Qatar cabinet – No reason to stock up on food, steps taken to ensure ‘normal life’

Social media images showed Doha residents stocking up on food supplies on Monday

The Qatari cabinet has issued a statement to reassure residents that the rift between the GCC countries will not disrupt daily life in the country, local media reported.

Its statement follows reports that residents in Doha were scrambling to stock up on food and other essentials on Monday, after Saudi Arabia, the UAE, Bahrain and other Arab states severed ties with Qatar.

Saudi also closed its land border with Qatar, cutting off one of the main sources of food supply. Meanwhile trade sources told Reuters that the UAE and Saudi had stopped exports of white sugar to Qatar.

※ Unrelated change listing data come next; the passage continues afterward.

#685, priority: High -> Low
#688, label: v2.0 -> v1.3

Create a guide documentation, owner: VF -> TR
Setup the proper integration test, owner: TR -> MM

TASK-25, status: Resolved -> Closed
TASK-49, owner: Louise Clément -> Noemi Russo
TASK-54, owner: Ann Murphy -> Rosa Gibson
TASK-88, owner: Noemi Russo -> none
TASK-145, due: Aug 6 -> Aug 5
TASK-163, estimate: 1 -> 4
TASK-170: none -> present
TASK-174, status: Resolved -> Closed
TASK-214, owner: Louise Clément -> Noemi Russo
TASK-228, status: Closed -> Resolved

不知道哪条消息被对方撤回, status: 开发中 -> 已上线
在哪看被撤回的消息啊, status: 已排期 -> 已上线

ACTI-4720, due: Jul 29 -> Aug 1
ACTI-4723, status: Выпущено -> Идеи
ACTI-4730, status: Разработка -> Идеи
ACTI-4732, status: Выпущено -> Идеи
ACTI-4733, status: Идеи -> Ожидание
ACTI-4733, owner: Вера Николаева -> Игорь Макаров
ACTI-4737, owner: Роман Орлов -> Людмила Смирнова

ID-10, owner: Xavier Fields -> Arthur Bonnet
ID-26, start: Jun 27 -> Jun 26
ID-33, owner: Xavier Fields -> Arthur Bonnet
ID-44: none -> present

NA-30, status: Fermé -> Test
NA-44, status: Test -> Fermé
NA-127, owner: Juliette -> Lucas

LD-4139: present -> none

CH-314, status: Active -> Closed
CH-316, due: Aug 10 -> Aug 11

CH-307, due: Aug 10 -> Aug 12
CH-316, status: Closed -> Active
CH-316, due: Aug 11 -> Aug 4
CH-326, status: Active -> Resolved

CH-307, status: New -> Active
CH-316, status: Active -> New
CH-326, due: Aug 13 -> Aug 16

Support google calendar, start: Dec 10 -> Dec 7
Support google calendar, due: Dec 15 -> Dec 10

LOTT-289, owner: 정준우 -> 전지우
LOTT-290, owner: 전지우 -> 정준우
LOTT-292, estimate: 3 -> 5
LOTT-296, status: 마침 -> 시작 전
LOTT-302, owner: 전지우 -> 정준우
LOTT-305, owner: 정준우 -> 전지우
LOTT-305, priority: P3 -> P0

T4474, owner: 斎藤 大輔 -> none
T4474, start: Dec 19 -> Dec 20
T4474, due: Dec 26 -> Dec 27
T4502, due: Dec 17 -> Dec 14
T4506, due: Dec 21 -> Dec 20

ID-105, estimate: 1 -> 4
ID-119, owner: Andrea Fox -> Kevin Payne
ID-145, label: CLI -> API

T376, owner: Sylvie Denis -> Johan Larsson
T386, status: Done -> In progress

Qatar is estimated to import less than 100,000 tonnes of white sugar annually from the two countries, with consumption traditionally higher during Ramadan.

In Doha, residents panicked with images on social media showing empty shelves as residents hoarded supplies.

However, The Peninsula newspaper published a statement from the Qatari cabinet which assured residents that “there is no need to panic or stock up as all necessary steps have been taken”.

“The Council would like to reassure Qatar’s citizens and residents that the government had already taken the necessary measures and precautions to ensure that normal life continues, and that there will be no negative impact caused by the latest measures.

“In addition, sea ports will continue to be open for trade, and air space will continue to be open for trade, transport and air travel, with the exception of the countries that have closed their borders and air space.”

About 80 per cent of Qatar’s food requirements are sourced from the GCC and experts say the country could soon start to look at alternate sources of food from Asia and even Iran.

The chairman of Iran’s Union of Exporters of Agricultural Products, Reza Nourani, was also quoted by the semi-official Fars news agency as saying that Tehran could export food to Qatar by sea, which could reach the country in 12 hours.

“We can export any kind of agricultural products and food from Iranian ports of Bandar Abbas, Bandar Lengeh and Bushehr,” Nourani told Fars.

Qatar produces only about 8-10 per cent of the food that it consumes, according to the Qatar National Research Fund.

Domestic production is constrained by several factors including adverse climatic conditions, quality of soil, scarcity of irrigation water, inappropriate crop rotation, market constraints, and ineffective farming practices and subsidies.